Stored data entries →
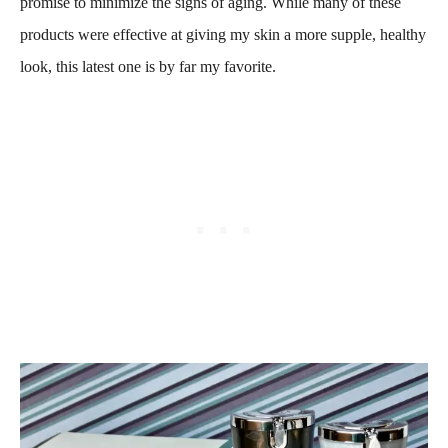
promise to minimize the signs of aging. While many of these
products were effective at giving my skin a more supple, healthy
look, this latest one is by far my favorite.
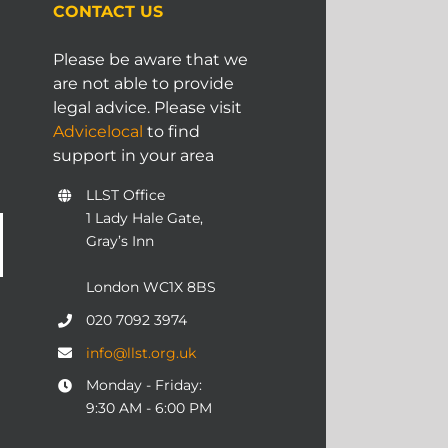
CONTACT US
Please be aware that we
are not able to provide
legal advice. Please visit
Advicelocal
to find
support in your area
LLST Office
1 Lady Hale Gate,
Gray’s Inn
London WC1X 8BS
020 7092 3974
info@llst.org.uk
Monday - Friday:
9:30 AM - 6:00 PM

Work to be completed → With "Please" as the string to find, copy every line of the records that holds it.

Exercise result →
Please be aware that we
legal advice. Please visit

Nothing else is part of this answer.